Encontrar um dos nove quartos disponível ao fim de semana não é possível até meados de julho nas Grutas Rurais de Bardenas (Navarra). "Desde maio estamos em plena capacidade", explica à Consumidor Global o seu director, Rubén Mendi, quemdetalha que os seus são alojamentos muito procurados por caminhantes, ciclistas e todo o tipo de excursionistas que sabem apreciar a novidade, o silêncio e a tranquilidade. "Também vêm muito turista francês", acrescenta Mendi.
O microclima das grutas
As grutas costumam oscilar entre os 16 e os 21 graus durante todo o ano, concordam os especialistas. "Estamos numa montanha de argila que aquece pouco a pouco, pelo que em abril, maio e junho são bastante frescas", aponta Mendi. Nalgumas das grutas de Andaluzia pode-se passar de tocar os 40 graus no exterior a estar a menos de 20 no interior das mesmas, onde a humidade também costuma rondar o 100%.
Esta temperatura é um presente durante os meses quentes de verão. No entanto, alguns clientes queixam-se deste curioso microclima. "Uma desvantagem de dormir na gruta é a humidade. Se deixas uns jeans pendurados no dia seguinte estão muito húmidos", critica um hóspede do Hotel Cueva Almagruz (Granada) no Tripadvisor. Na mesma linha, um utilizador do Hotel & Spa Rural Las Nubes (Guadalajara) também não ficou satisfeito com a temperatura: "não tinha passado tanto frio na minha vida como nesta gruta bioclimática. Passamos o fim de semana enrolados debaixo do cobertor", sentenciou.
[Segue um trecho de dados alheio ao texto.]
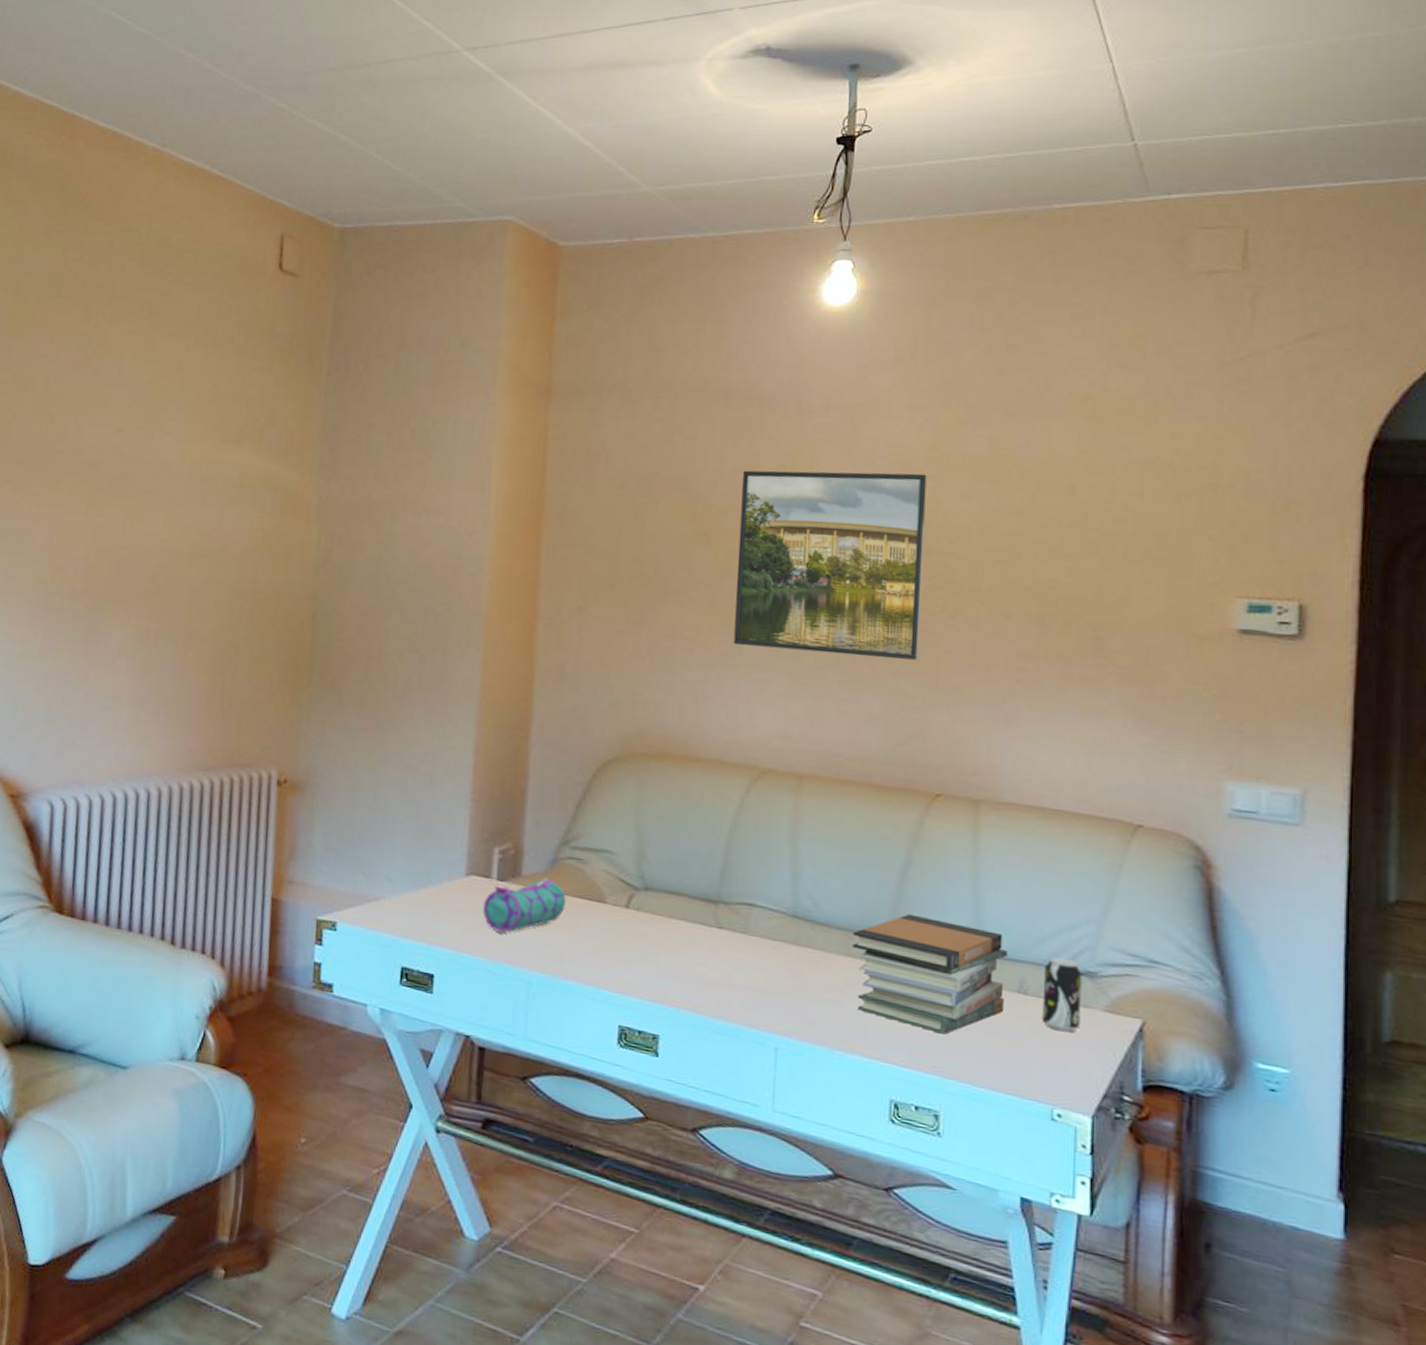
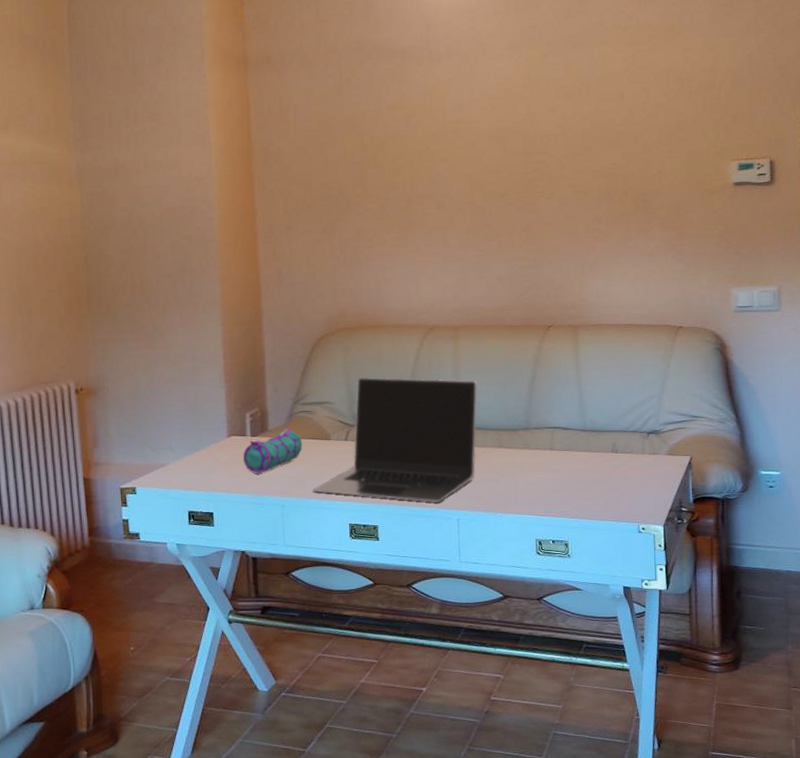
laptop: none [573,824,823,1019] -> present [313,377,477,503]
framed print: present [733,470,927,660] -> none [395,96,528,238]
book stack: present [852,913,1007,1035] -> none [502,411,603,489]
beverage can: present [1041,957,1082,1033] -> none [627,424,652,473]

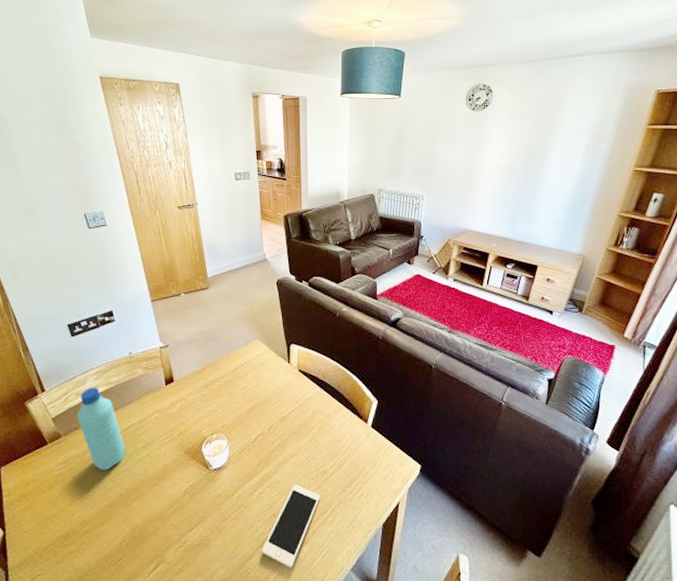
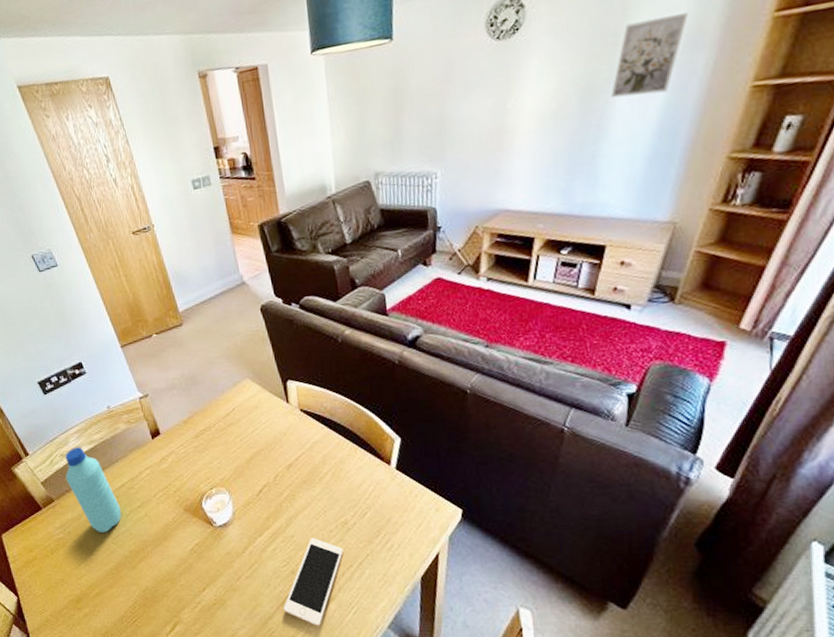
wall art: none [546,116,596,165] -> present [611,13,688,98]

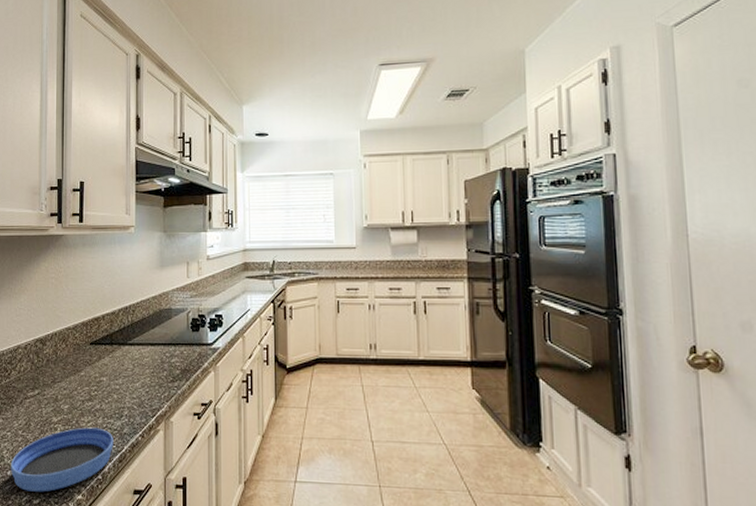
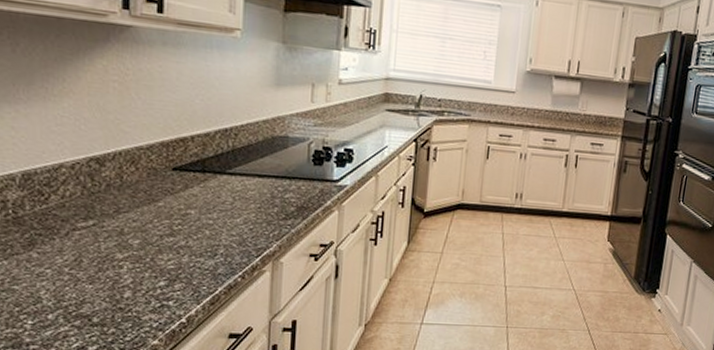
bowl: present [10,427,113,492] -> none [52,266,204,338]

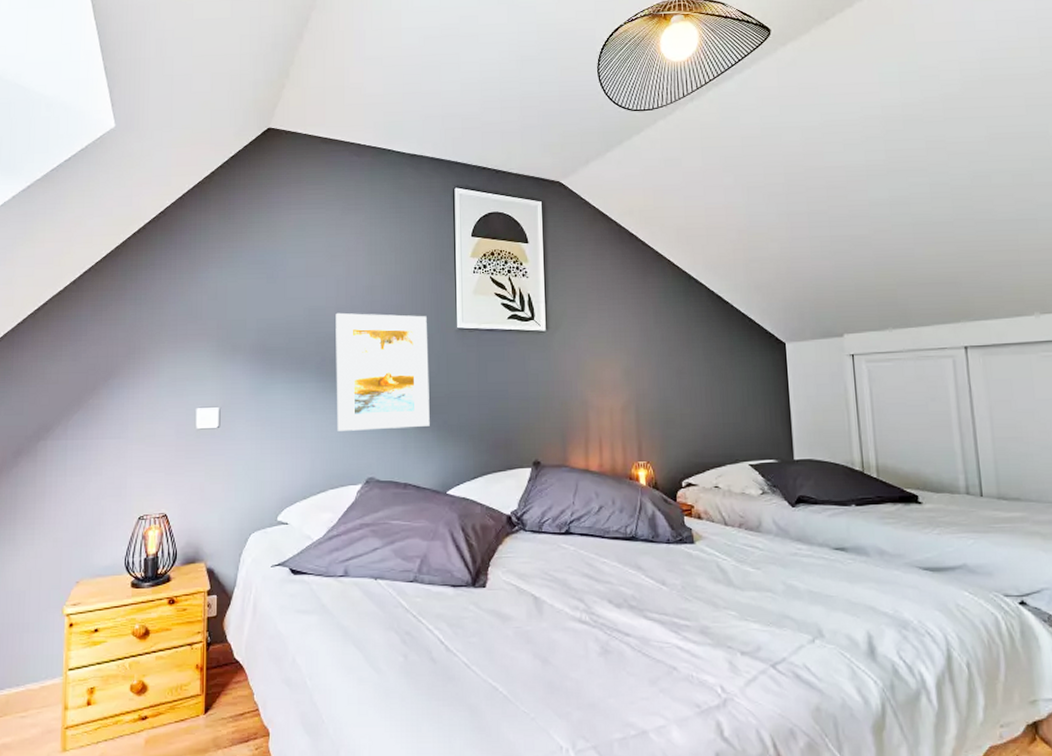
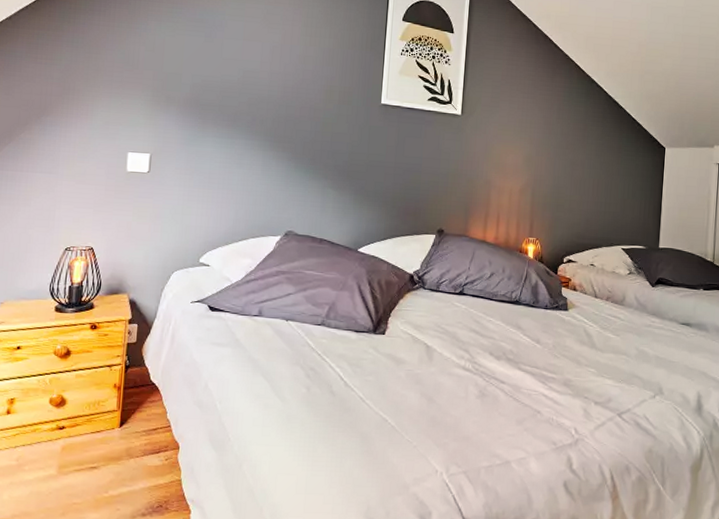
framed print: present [336,312,430,431] -> none [262,77,354,190]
O preço de dormir numa gruta troglodita
O preço médio de uma quarto duplo é de 70 euros, explicam da Associação Andaluza de Grutas Turísticas. Uns preços que pouco ou nada têm que ver com os de outros complexos de grutas.
No Hotel Cueva Tardienta (Los Monegros), por exemplo, qualquer das suas oito grutas perdidas no meio do deserto saem a 140 euros a noite durante todo o ano. E dormir na suite com hidromassagem das Cuevas Rurales de Bardenas custa 210 euros. Claro, muitas destas grutas não têm nenhum extra para invejar os melhores quartos de hotel e têm aquecimento, wifi e até jacuzzi.
Uma aventura silenciosa
"Não aceito nem crianças nem animais. É um lugar silencioso, de modo que adults only", afirma José Manuel Ayuda, direcor da Cueva Tardienta, um lugar do mais único no que há desde camelos até aviões --está localizado num aeródromo--. "Abstenha-se elegante. Na minha idade já não aguento mais", avisa. Segundo este diretor, ali o ambiente é melhor que em Port Aventura, algo no qual não concordam todos os seus hóspedes a julgar por alguns comentários que deixados depois da estadia.
Claro, na capital européia das grutas (Guadix) pode-se fazer praticamente de tudo. Passear por caminhos no deserto, visitar centros de interpretação, fazer uma prova de vinhos, dançar num tablao flamenco, meditar, relaxar nuns banhos árabes ou contemplar a paisagem lunar dando um passeio de balão. Todo isso se alguém quiser sair da gruta.